━━━ Data to use
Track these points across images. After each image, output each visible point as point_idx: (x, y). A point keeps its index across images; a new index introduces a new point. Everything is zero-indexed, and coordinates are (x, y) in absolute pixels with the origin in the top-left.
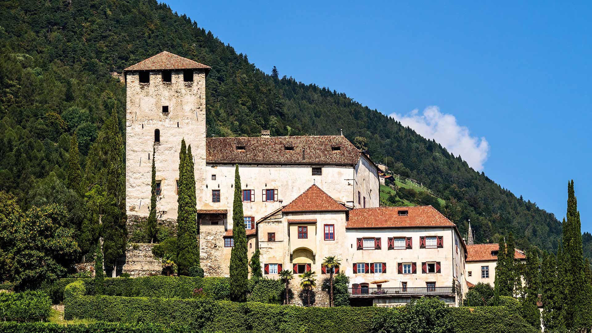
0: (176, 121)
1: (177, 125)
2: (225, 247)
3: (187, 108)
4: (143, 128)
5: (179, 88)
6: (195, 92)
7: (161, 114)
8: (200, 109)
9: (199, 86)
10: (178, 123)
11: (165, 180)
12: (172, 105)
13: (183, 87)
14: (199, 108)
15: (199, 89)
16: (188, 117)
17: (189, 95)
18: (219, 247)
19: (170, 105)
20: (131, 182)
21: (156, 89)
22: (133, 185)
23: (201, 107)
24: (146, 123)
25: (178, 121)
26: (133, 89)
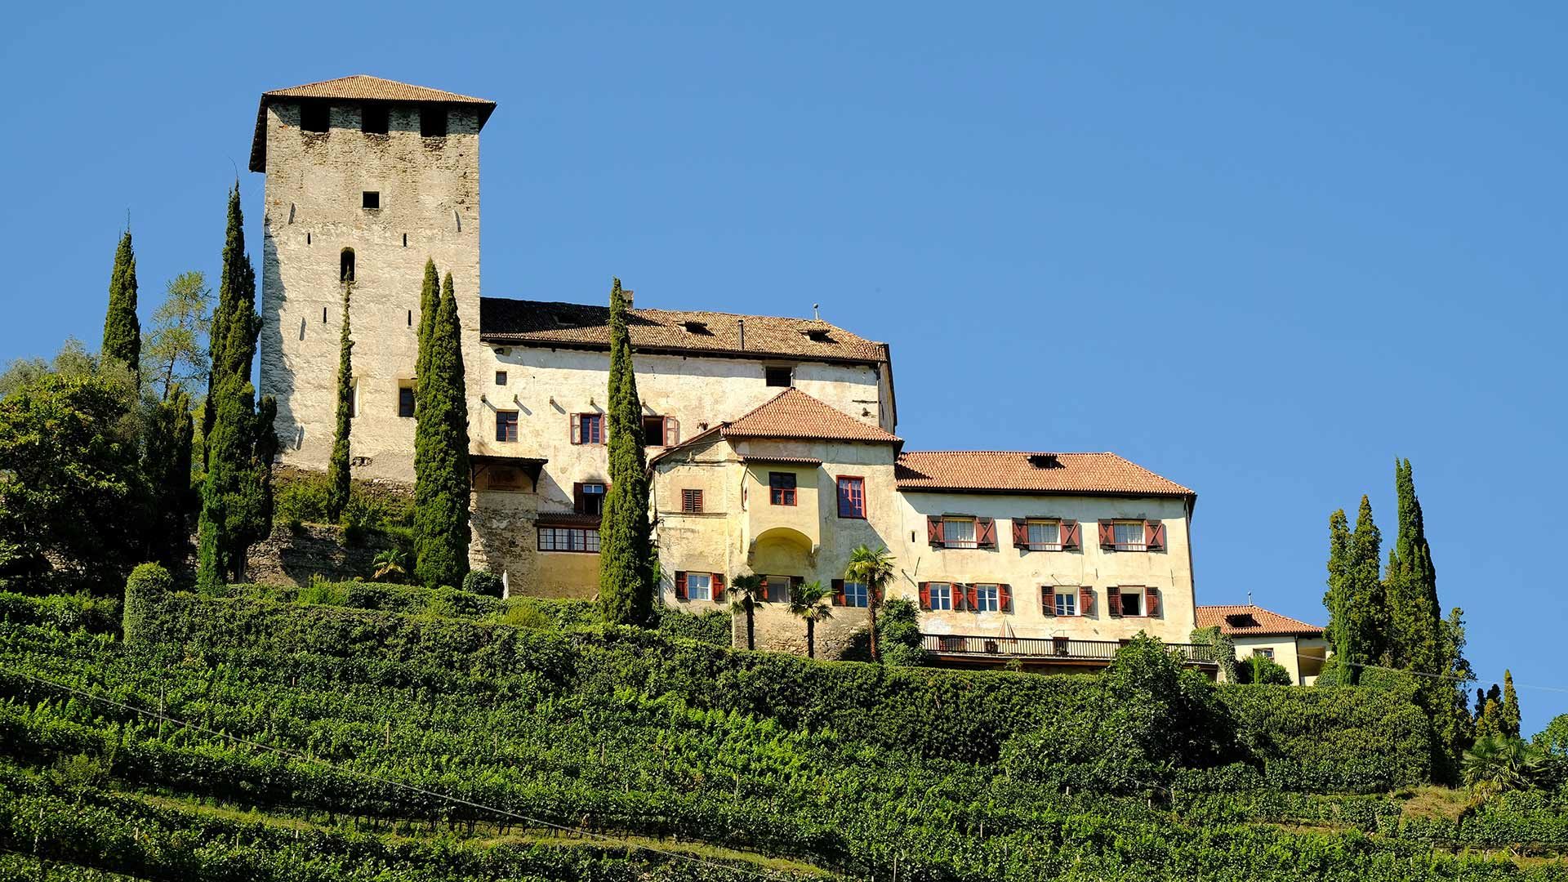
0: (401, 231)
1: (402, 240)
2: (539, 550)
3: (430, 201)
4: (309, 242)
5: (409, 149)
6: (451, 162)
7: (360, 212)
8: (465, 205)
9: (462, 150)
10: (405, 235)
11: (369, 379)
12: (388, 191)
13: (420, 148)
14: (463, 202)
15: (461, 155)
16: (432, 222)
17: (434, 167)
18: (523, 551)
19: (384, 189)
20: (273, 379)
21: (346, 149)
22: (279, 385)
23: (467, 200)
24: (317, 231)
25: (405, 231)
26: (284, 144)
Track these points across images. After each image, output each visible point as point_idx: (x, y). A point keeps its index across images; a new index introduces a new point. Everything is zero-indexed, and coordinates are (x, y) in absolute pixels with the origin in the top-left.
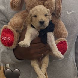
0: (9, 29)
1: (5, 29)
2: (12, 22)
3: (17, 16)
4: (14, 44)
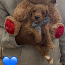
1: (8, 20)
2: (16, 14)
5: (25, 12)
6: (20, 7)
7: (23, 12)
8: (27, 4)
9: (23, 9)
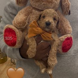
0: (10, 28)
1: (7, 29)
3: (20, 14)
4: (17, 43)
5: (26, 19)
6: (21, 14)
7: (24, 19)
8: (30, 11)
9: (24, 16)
━━━━━━
- _Work to be completed_:
Please transcribe exactly the line containing "19: (170, 105)" and every later line through the end of the records above, omitting pictures.

- _Answer_:
19: (170, 105)
20: (131, 182)
21: (156, 89)
22: (133, 185)
23: (201, 107)
24: (146, 123)
25: (178, 121)
26: (133, 89)
0: (401, 231)
1: (402, 240)
2: (539, 550)
3: (430, 201)
4: (309, 242)
5: (409, 149)
6: (451, 162)
7: (360, 212)
8: (465, 205)
9: (462, 150)
10: (405, 235)
11: (369, 379)
12: (388, 191)
13: (420, 148)
14: (463, 202)
15: (461, 155)
16: (432, 222)
17: (434, 167)
18: (523, 551)
19: (384, 189)
20: (273, 379)
21: (346, 149)
22: (279, 385)
23: (467, 200)
24: (317, 231)
25: (405, 231)
26: (284, 144)
Track these points across images. After each image, output each visible point as point_idx: (x, y). A point keeps its index across images; a new index introduces a new point. Everything is zero-indexed, and coordinates are (x, y) in absolute pixels with the origin in the top-left.
0: (9, 29)
1: (5, 29)
2: (12, 22)
3: (17, 16)
4: (14, 44)
1: (8, 20)
2: (16, 14)
5: (25, 12)
6: (20, 7)
7: (23, 12)
8: (27, 4)
9: (23, 9)
0: (10, 28)
1: (7, 29)
3: (20, 14)
4: (17, 43)
5: (26, 19)
6: (21, 14)
7: (24, 19)
8: (30, 11)
9: (24, 16)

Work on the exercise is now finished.